Be warned, however, that ivy can cause some skin irritation – so try not to make contact with it unless you absolutely have to.
Spider Plants (Chlorophytum Comosum)
Again – if you’ve spent any time reading our other guides, you’ll know that we love a good spider plant. What’s not to like? These are firm favourites for many indoor gardeners because they are so versatile!
Spider plants don’t need sunlight per se, but they do need light in some shape or form. Growth lights, for example, can be useful if you don’t have a window available.
Spider plants need careful watering, preferring a shower to a bath! In your bathroom, the humidity and warmth will not usually be a problem for these growths. Spider plants like space and are easy to care for, too.

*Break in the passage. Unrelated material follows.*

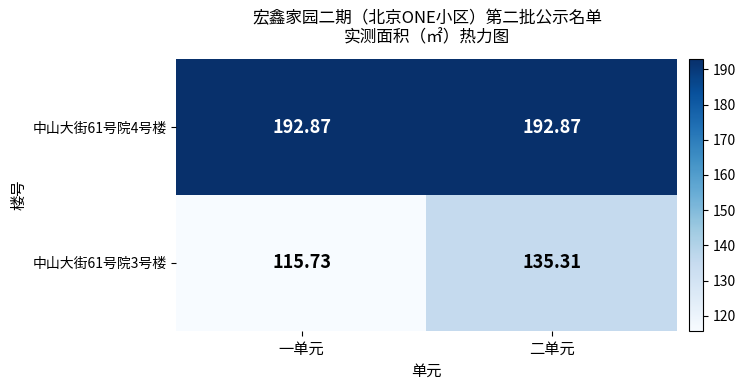

Is the value of 中山大街61号院4号楼 at 二单元 greater than the value of 中山大街61号院3号楼 at 一单元?

Yes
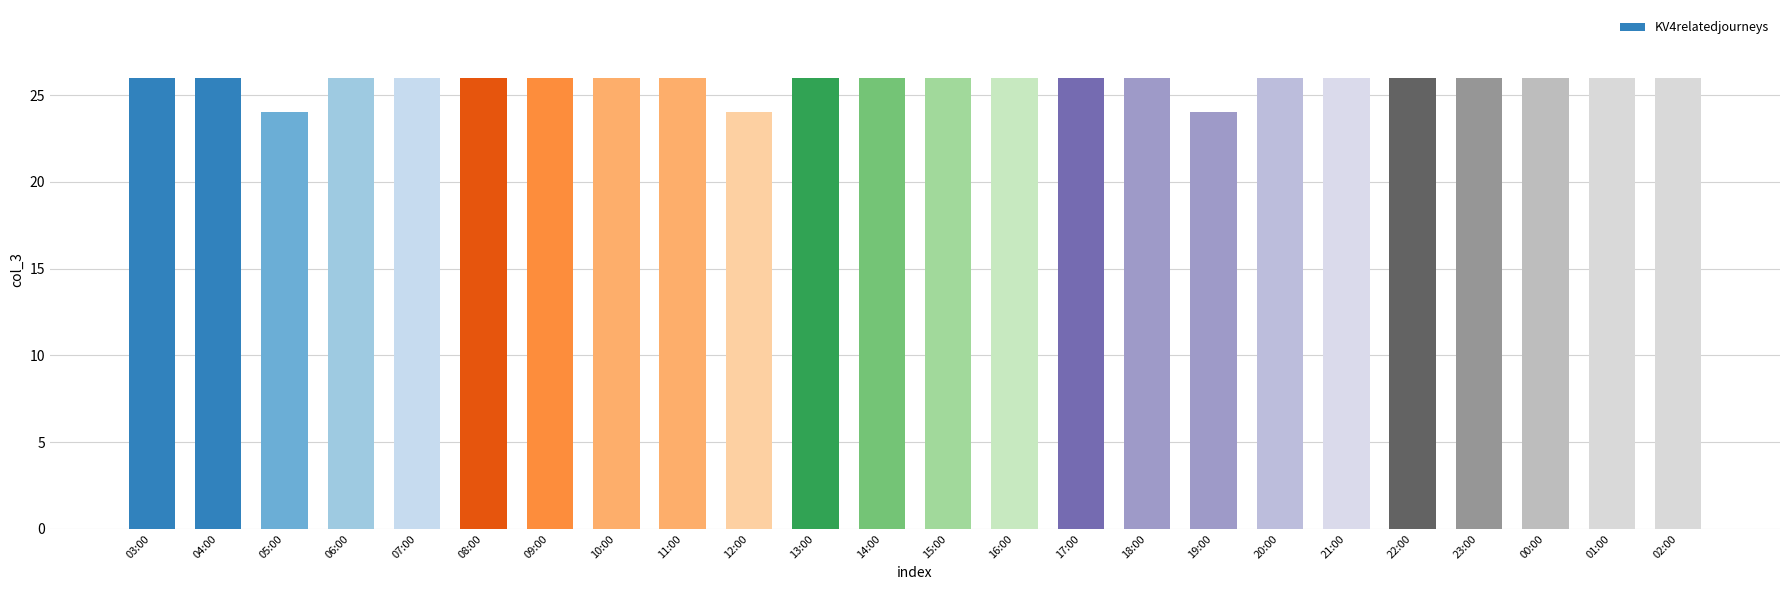

Reading right to left, list all the values displayed in this chart.

26	26	26	26	26	26	26	24	26	26	26	26	26	26	24	26	26	26	26	26	26	24	26	26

When conditions suit them, you will see fronds developing which eventually bear small, white flowers. When these flowers fall off, tiny ‘spiderettes’ will form. You can choose to nip Spiderettes off the stem and root them in water. They’re brilliant value if you look after them properly!
Don’t let your bathroom look dull!
Setting up great plants for dark bathroom spaces will work wonders for your interior decor, as well as for keeping the air fresh and breathable. The best plants for bathrooms with no light listed here are pretty hardy, and while some may need moving around from time to time, you can rest assured they will help to bring out the best in your wetroom space.